Marché des céréales
Les conditions climatiques font flamber
les cours du blé
Semaine de forte hausse pour les cours du blé partout dans le monde. Aux Etats Unis, la sècheresse dans la région des Plaines et les Dakotas fait craindre pour le potentiel de la récolte, dans un contexte où la demande globale ne peut se passer de l’offre américaine. En effet, les opérateurs estiment les besoins en blé américain des pays importateurs à 25Mt pour la nouvelle récolte, or ce blé est pour l’instant loin de concurrencer les parités mer Noire. Le marché domestique américain est tendu par la forte augmentation des prix du maïs, également liée à la sècheresse, ce qui pousse les fabricants d’aliments à se tourner vers le blé, moins cher. Pour s’assurer une part de la production américaine et concurrencer ce marché de l’alimentation animale, il semble que le marché export n’aura d’autre choix pour s’assurer une part du blé américain que de s’aligner sur les valeurs du marché domestique, et donc de poursuivre son mouvement de hausse.
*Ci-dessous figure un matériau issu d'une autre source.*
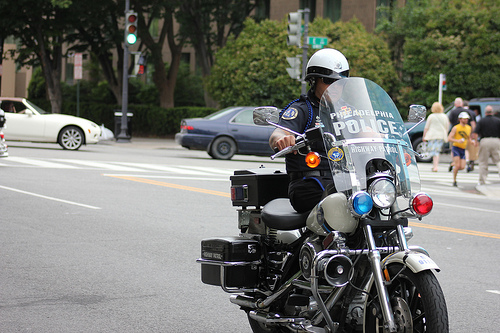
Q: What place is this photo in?
A: It is at the road.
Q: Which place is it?
A: It is a road.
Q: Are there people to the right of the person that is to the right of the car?
A: Yes, there is a person to the right of the man.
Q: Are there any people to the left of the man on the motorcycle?
A: No, the person is to the right of the man.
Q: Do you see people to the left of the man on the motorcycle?
A: No, the person is to the right of the man.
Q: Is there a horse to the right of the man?
A: No, there is a person to the right of the man.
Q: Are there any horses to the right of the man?
A: No, there is a person to the right of the man.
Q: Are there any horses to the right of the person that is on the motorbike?
A: No, there is a person to the right of the man.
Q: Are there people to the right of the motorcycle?
A: Yes, there is a person to the right of the motorcycle.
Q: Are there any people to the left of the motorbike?
A: No, the person is to the right of the motorbike.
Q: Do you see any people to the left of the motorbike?
A: No, the person is to the right of the motorbike.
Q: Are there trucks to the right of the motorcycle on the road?
A: No, there is a person to the right of the motorbike.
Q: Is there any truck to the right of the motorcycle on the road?
A: No, there is a person to the right of the motorbike.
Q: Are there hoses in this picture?
A: No, there are no hoses.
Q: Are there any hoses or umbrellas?
A: No, there are no hoses or umbrellas.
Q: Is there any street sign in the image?
A: Yes, there is a street sign.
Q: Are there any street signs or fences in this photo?
A: Yes, there is a street sign.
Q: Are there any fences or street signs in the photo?
A: Yes, there is a street sign.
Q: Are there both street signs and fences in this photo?
A: No, there is a street sign but no fences.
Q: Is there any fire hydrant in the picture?
A: No, there are no fire hydrants.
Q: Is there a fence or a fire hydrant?
A: No, there are no fire hydrants or fences.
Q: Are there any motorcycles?
A: Yes, there is a motorcycle.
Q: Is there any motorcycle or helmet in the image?
A: Yes, there is a motorcycle.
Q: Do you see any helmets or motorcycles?
A: Yes, there is a motorcycle.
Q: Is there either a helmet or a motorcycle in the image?
A: Yes, there is a motorcycle.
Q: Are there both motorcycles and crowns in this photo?
A: No, there is a motorcycle but no crowns.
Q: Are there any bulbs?
A: No, there are no bulbs.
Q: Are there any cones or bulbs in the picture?
A: No, there are no bulbs or cones.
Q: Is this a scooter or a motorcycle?
A: This is a motorcycle.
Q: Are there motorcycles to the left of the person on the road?
A: Yes, there is a motorcycle to the left of the person.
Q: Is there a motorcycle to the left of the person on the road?
A: Yes, there is a motorcycle to the left of the person.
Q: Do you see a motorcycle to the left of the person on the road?
A: Yes, there is a motorcycle to the left of the person.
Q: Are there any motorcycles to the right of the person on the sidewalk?
A: No, the motorcycle is to the left of the person.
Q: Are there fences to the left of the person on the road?
A: No, there is a motorcycle to the left of the person.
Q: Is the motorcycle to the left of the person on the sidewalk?
A: Yes, the motorcycle is to the left of the person.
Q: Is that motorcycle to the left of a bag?
A: No, the motorcycle is to the left of the person.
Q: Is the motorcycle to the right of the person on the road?
A: No, the motorcycle is to the left of the person.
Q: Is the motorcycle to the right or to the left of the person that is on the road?
A: The motorcycle is to the left of the person.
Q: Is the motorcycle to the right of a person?
A: No, the motorcycle is to the left of a person.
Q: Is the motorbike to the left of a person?
A: Yes, the motorbike is to the left of a person.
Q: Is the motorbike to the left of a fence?
A: No, the motorbike is to the left of a person.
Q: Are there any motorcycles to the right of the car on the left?
A: Yes, there is a motorcycle to the right of the car.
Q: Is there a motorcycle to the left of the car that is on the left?
A: No, the motorcycle is to the right of the car.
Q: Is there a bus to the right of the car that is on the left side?
A: No, there is a motorcycle to the right of the car.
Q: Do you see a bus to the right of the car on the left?
A: No, there is a motorcycle to the right of the car.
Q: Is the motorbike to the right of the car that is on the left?
A: Yes, the motorbike is to the right of the car.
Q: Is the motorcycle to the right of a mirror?
A: No, the motorcycle is to the right of the car.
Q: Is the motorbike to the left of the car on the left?
A: No, the motorbike is to the right of the car.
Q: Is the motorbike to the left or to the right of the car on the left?
A: The motorbike is to the right of the car.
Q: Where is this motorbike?
A: The motorbike is on the road.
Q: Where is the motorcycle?
A: The motorbike is on the road.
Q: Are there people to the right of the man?
A: Yes, there is a person to the right of the man.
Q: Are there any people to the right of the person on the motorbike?
A: Yes, there is a person to the right of the man.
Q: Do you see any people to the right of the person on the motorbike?
A: Yes, there is a person to the right of the man.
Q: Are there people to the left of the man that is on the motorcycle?
A: No, the person is to the right of the man.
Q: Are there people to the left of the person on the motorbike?
A: No, the person is to the right of the man.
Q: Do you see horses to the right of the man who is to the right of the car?
A: No, there is a person to the right of the man.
Les ventes américaines de la semaine s’élevaient à 240kt, en ligne avec les attentes du marché, et sur les six semaines de campagne restantes, un volume hebdomadaire de 220kt sera nécessaire pour atteindre l’objectif USDA. Cette semaine sur le marché de Chicago, le contrat blé échéance juillet gagnait $56cts/bu.
Les autres marchés mondiaux eux aussi connaissaient une forte hausse cette semaine. L’Argentine et l’Australie suivaient la tendance globale, et ont vu leurs prix FOB augmenter, tandis que du côté européen, le marché Euronext enregistrait des hausses record sur toutes ses échéances jusqu’en 2023.
En Europe et plus particulièrement en France, les épisodes de gel répétés depuis le début du mois d’avril en diverses régions mettent en péril plusieurs récoltes. Si l’horticulture et la viticulture sont pour l’instant les plus touchés, le potentiel des grandes cultures est lui aussi mis à mal avec des pertes significatives déjà enregistrées pour la betterave et dans une moindre mesure le colza. S’il est encore trop tôt pour évaluer les pertes et qu’il faudra sans doute attendre la récolte pour connaitre l’étendue des dégâts sur le blé, les opérateurs anticipaient les pertes cette semaine et le contrat blé échéance juillet gagnait 12,75 €/t en quatre séances. De son côté Céré’Obs’ estime les conditions de culture « bonnes/très bonnes » à 85% cette semaine, en baisse de seulement 1 point par rapport à la semaine précédente. Aux inquiétudes climatiques s’ajoute un autre élément haussier pour le blé français : la demande chinoise qui ne désemplit pas. Le géant aurait ainsi acheté entre 500kt et 1Mt de blé français nouvelle récolte, maintenant la pression du coté de l’offre.
Le maïs connaissait également une forte hausse tant sur Chicago que sur Euronext cette semaine, pris lui aussi par les enjeux du « weather market » tandis que s’ouvre la période des semis dans l’hémisphère Nord. Là encore, le froid aux Etats Unis et la sècheresse en Europe inquiètent les opérateurs.
Du côté des orges, la demande chinoise record maintient la pression sur le marché français. Entre les mois d’octobre et de mars, la Chine a ainsi importé 5,8Mt d’orges françaises, et sur le seul mois de mars, 1Mt. Les stocks de fin ajustés par FranceAgriMer s’élèvent ainsi à 1,06Mt vs. 1,3Mt en moyenne ces dernières années. A cela s’ajoute une sole d’orge de printemps en recul de 34% par rapport à l’année dernière, ce qui fait craindre pour la disponibilité de la céréale française.